The Weeper is the name of two comic book supervillains originally published by Fawcett Comics and today owned by DC Comics. The original Weeper was Mortimer Gloom who was an enemy of Bulletman and Bulletgirl. The second Weeper is his son who is also an enemy of Bulletman and Bulletgirl.

Weeper made his animated debut in Batman: The Brave and the Bold, voiced by Tim Conway while an unnamed Weeper debuted on the fourth season of The Flash, portrayed by Matt Afonso.

Publication history
The original Weeper first appeared in Master Comics #23 in February 1942. The arch-foe of Bulletman and Bulletgirl, the Weeper is capable of the most brutal of murders, but sheds tears for his victims; he hates to see people happy but feels bad after he hurts them. The Weeper wears a blue opera cape, a top hat, and carries a small walking stick and tear gas bombs. He also drives a hearse and is accompanied by his henchmen called the Bittermen.

> [Assigned task]:
Print everything in the Weeper article from "The Weeper is the" down to "also an enemy of Bulletman and Bulletgirl.", word for word.

> [Data for analysis]:
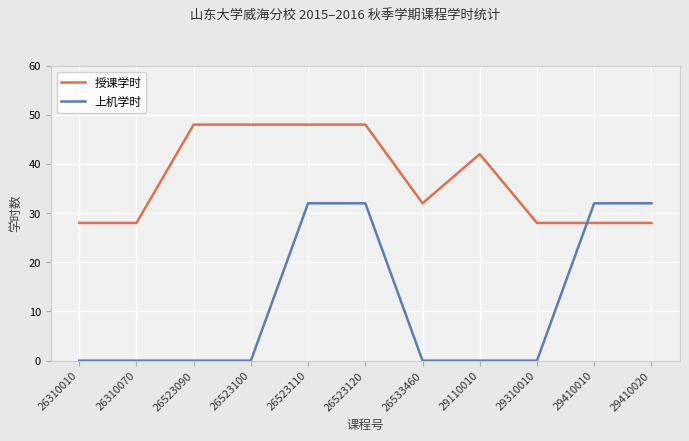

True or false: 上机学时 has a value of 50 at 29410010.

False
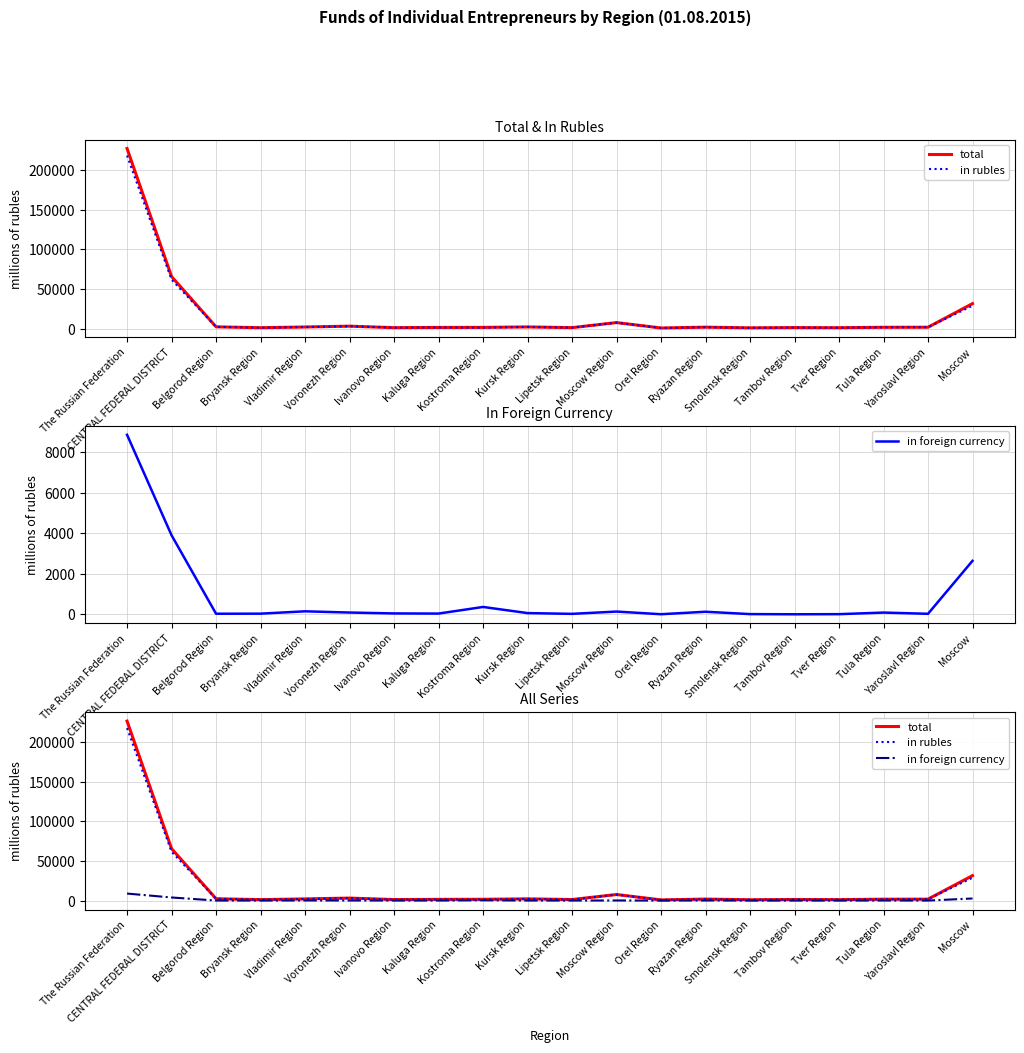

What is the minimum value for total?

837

* * *

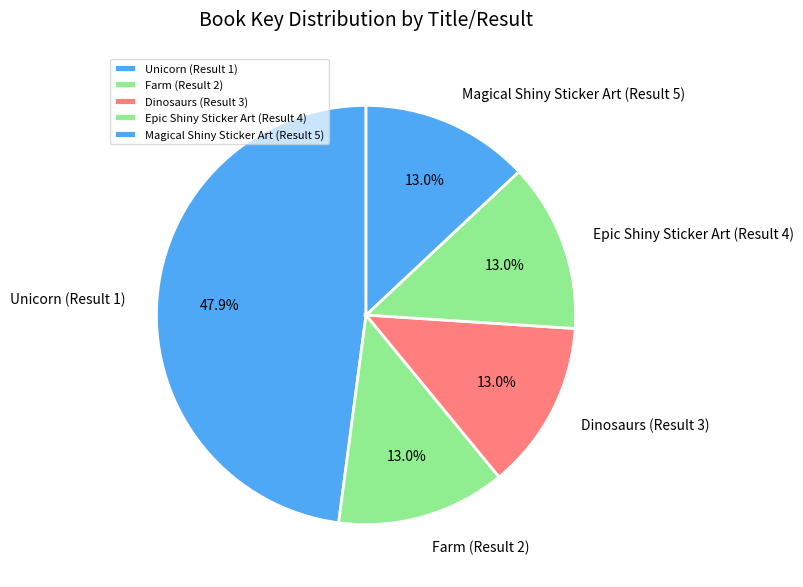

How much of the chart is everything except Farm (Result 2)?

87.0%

> [Response]:
The Weeper is the name of two comic book supervillains originally published by Fawcett Comics and today owned by DC Comics. The original Weeper was Mortimer Gloom who was an enemy of Bulletman and Bulletgirl. The second Weeper is his son who is also an enemy of Bulletman and Bulletgirl.